- Born: September 6, 1944 Kamakura, Kanagawa
- Other name: 高橋 アキ
- Occupation: pianist
- Spouse: Kuniharu Akiyama
- Relatives: Yūji Takahashi (brother)

= Aki Takahashi =

Japanese pianist (born 1944)

Aki Takahashi (高橋 アキ, Takahashi Aki) is a Japanese pianist specializing in contemporary classical music.

==Biography==
Born in Kamakura, she began studying piano at the age of five and received her M.A. degree from the Tokyo National University of Fine Arts and Music. Her teachers included Yutaka Ito, Ray Lev, and George Vásárhelyi. She presented her first public recital in 1970 and her European debut in 1972.

She has released numerous recordings and many 20th-century composers, including John Cage, Morton Feldman, Peter Garland, Alvin Lucier, Isang Yun, Joji Yuasa, Toshi Ichiyanagi, Carl Stone, Maki Ishii, and Takehisa Kosugi, have written pieces for her. She has also performed works by Olivier Messiaen, Pierre Boulez, Iannis Xenakis, Tōru Takemitsu, and her brother, Yuji Takahashi.

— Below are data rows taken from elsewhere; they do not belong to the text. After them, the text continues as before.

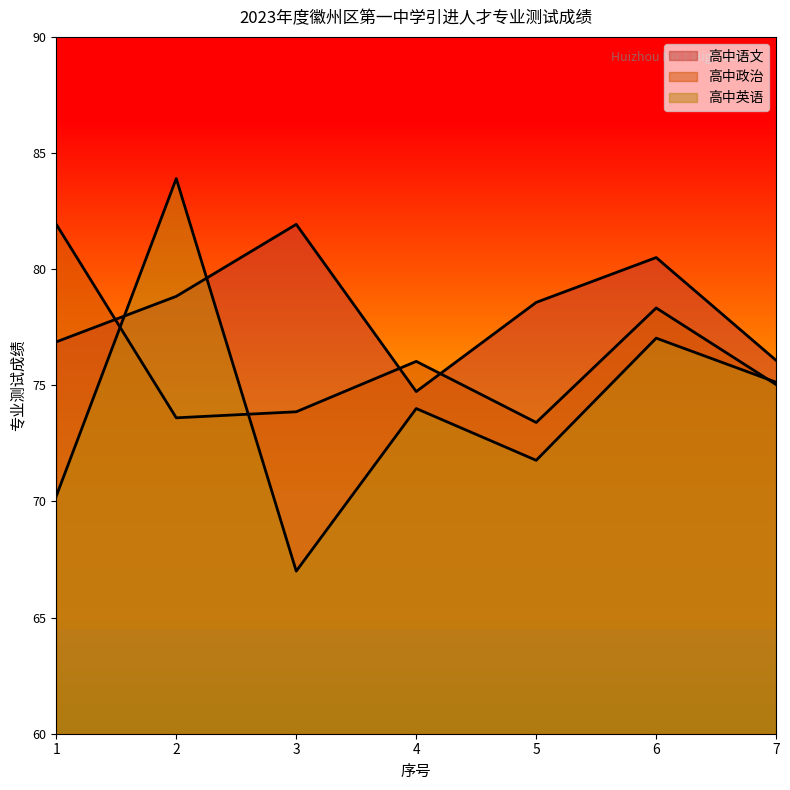

Is it true that 高中政治 equals 81.9 at 1?

True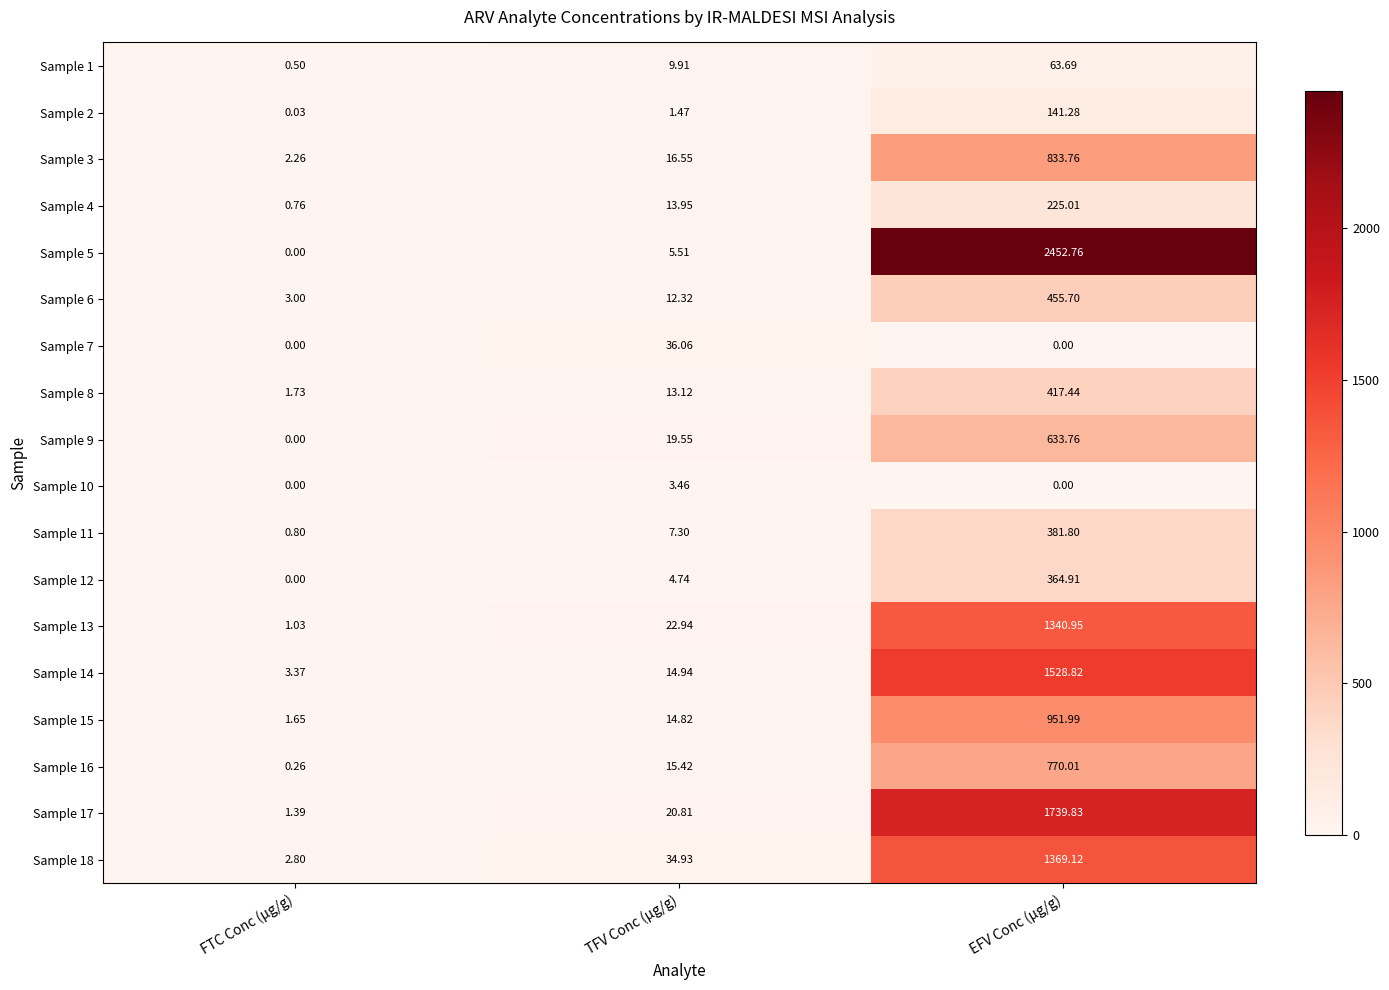

Which label corresponds to the largest value in the chart?

EFV Conc (µg/g)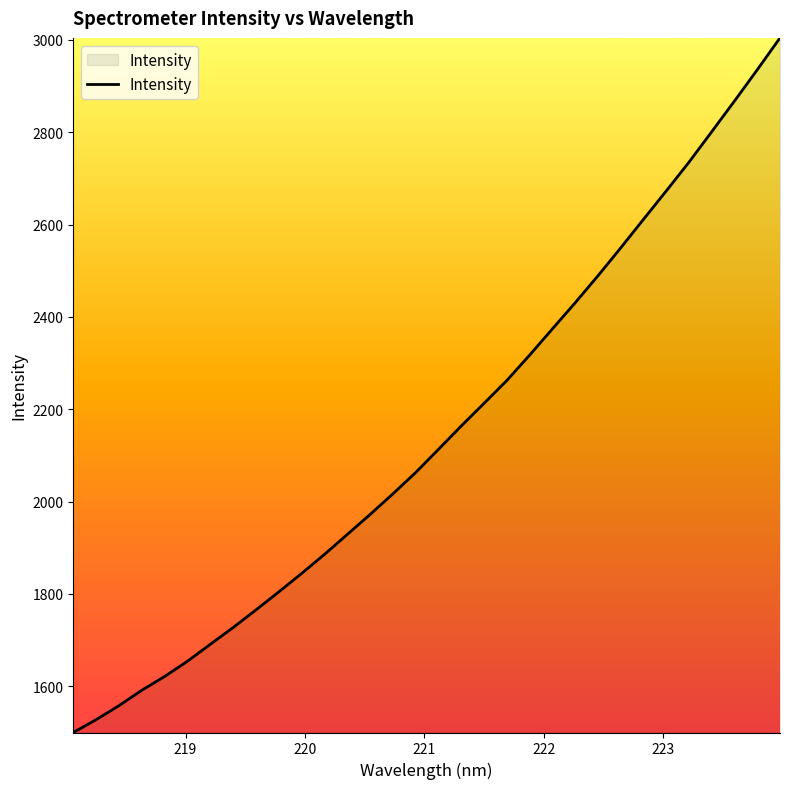

What is the greatest value displayed?

3004.2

On the occasion of the premiere of Triadic Memories, Morton Feldman, described her as follows: "Aki Takahashi is very different [from David Tudor or Roger Woodward]. Takahashi appears to be absolutely still. undisturbed, unperturbed, as if in a concentrated prayer... The effect of her playing on me is that I feel privileged to be invited to a very religious ritual."

Takahashi has toured extensively throughout the United States, Europe, and Asia, and served as Artist-in-Residence at the State University of New York at Buffalo from 1980–81. She was a guest professor at the California Institute of the Arts in 1984 and 1985.